我无法在sklearn.model_selection.learning_curve中自定义评分。我有一个SVR作为估计器,也有一个回归器,但是估计器应该是一个分类器,我需要实现如何将连续值转换为类。 我遵循了以下文档:https://scikit-learn.org/stable/modules/model_evaluation.html和https://scikit-learn.org/stable/modules/generated/sklearn.model_selection.learning_curve.html#sklearn.model_selection.learning_curve
我正在使用scikit-learn-0.22和python 3.7。
这是我的代码:
def scorer(y_true, y_pred):
closest = [ y_true[i] if abs(y_true[i] - y_) <= 1.0 else y_true.flat[np.abs(y_true - y_).argmin()] for i, y_ in enumerate(y_pred)]
return accuracy_score(y_true, closest)
train_sizes, train_scores, test_scores, fit_times, _ = \
learning_curve(estimator, X, y, cv=cv, n_jobs=n_jobs,
train_sizes=train_sizes,
return_times=True, scoring=make_scorer(scorer))

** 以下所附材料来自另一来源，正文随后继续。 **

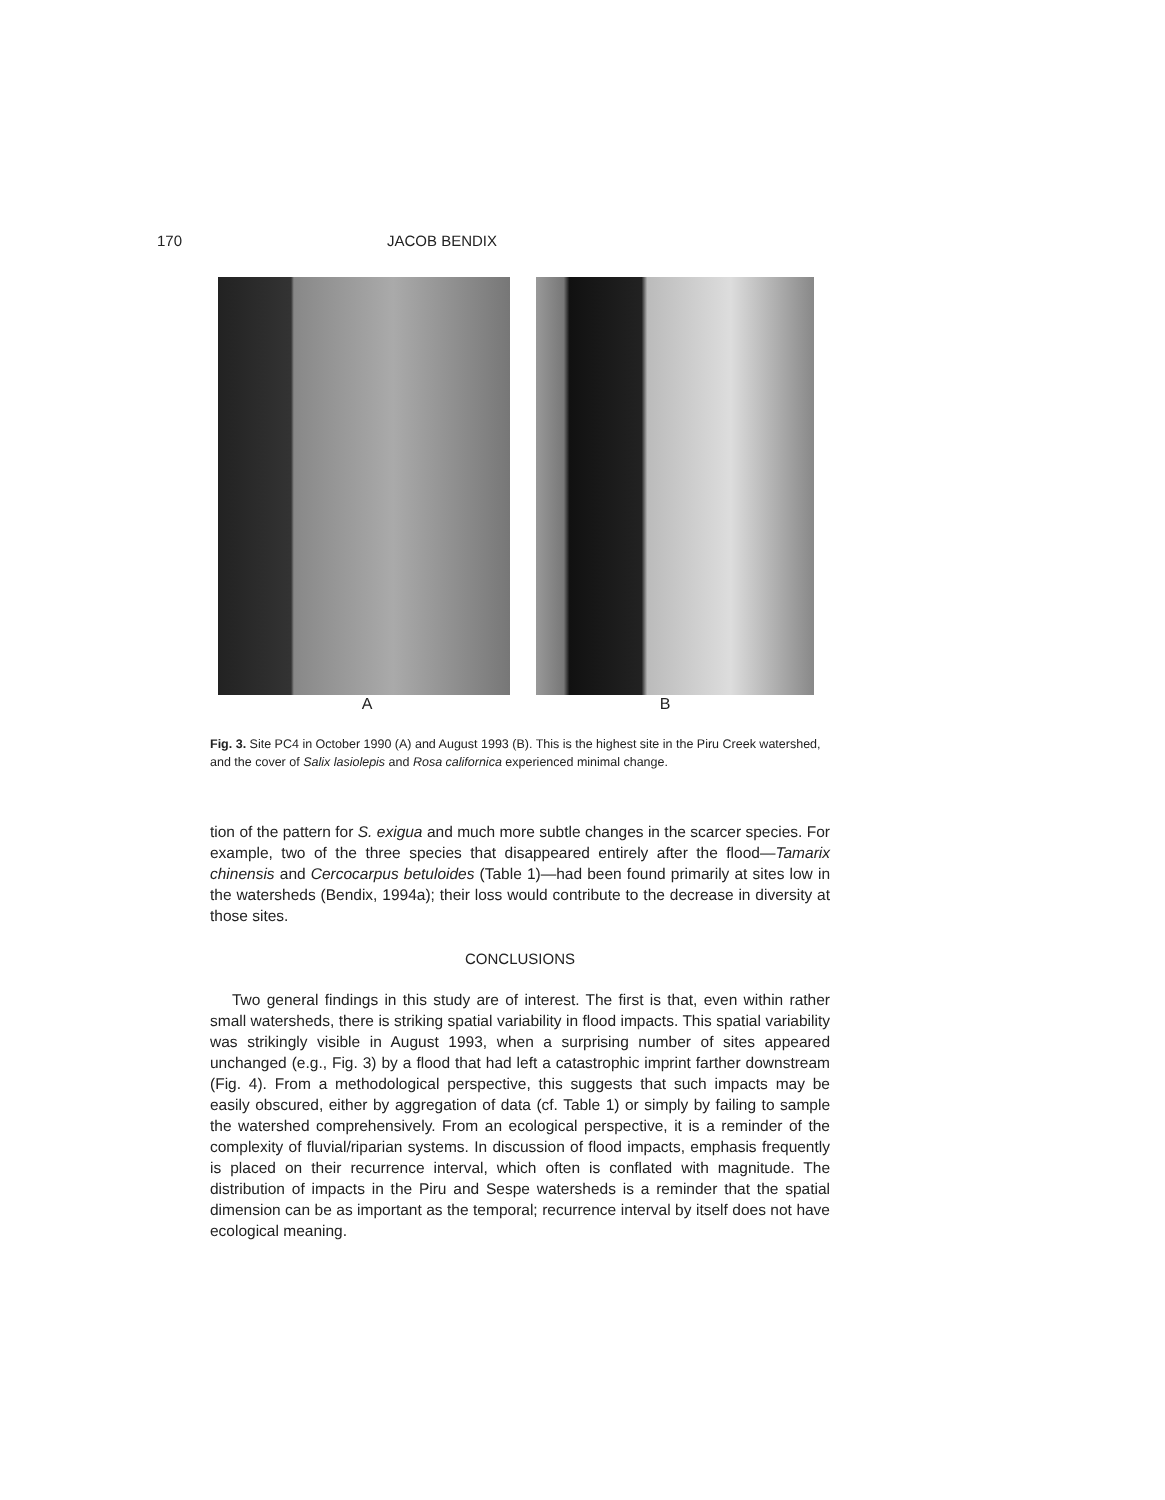170 JACOB BENDIX
A B
Fig. 3. Site PC4 in October 1990 (A) and August 1993 (B). This is the highest site in the Piru Creek watershed, and the cover of Salix lasiolepis and Rosa californica experienced minimal change.
tion of the pattern for S. exigua and much more subtle changes in the scarcer species. For example, two of the three species that disappeared entirely after the flood—Tamarix chinensis and Cercocarpus betuloides (Table 1)—had been found primarily at sites low in the watersheds (Bendix, 1994a); their loss would contribute to the decrease in diversity at those sites.
CONCLUSIONS
Two general findings in this study are of interest. The first is that, even within rather small watersheds, there is striking spatial variability in flood impacts. This spatial variability was strikingly visible in August 1993, when a surprising number of sites appeared unchanged (e.g., Fig. 3) by a flood that had left a catastrophic imprint farther downstream (Fig. 4). From a methodological perspective, this suggests that such impacts may be easily obscured, either by aggregation of data (cf. Table 1) or simply by failing to sample the watershed comprehensively. From an ecological perspective, it is a reminder of the complexity of fluvial/riparian systems. In discussion of flood impacts, emphasis frequently is placed on their recurrence interval, which often is conflated with magnitude. The distribution of impacts in the Piru and Sespe watersheds is a reminder that the spatial dimension can be as important as the temporal; recurrence interval by itself does not have ecological meaning.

我遇到了以下错误: AttributeError:“系列”对象没有属性“扁平”
<ipython-input-10-bc8ce2a8f15e> in plot_learning_curve(estimator, title, X, y, scoring, axes, ylim, cv, n_jobs, train_sizes)
90 learning_curve(estimator, X, y, cv=cv, n_jobs=n_jobs,
91 train_sizes=train_sizes,
---> 92 return_times=True, scoring=scoring)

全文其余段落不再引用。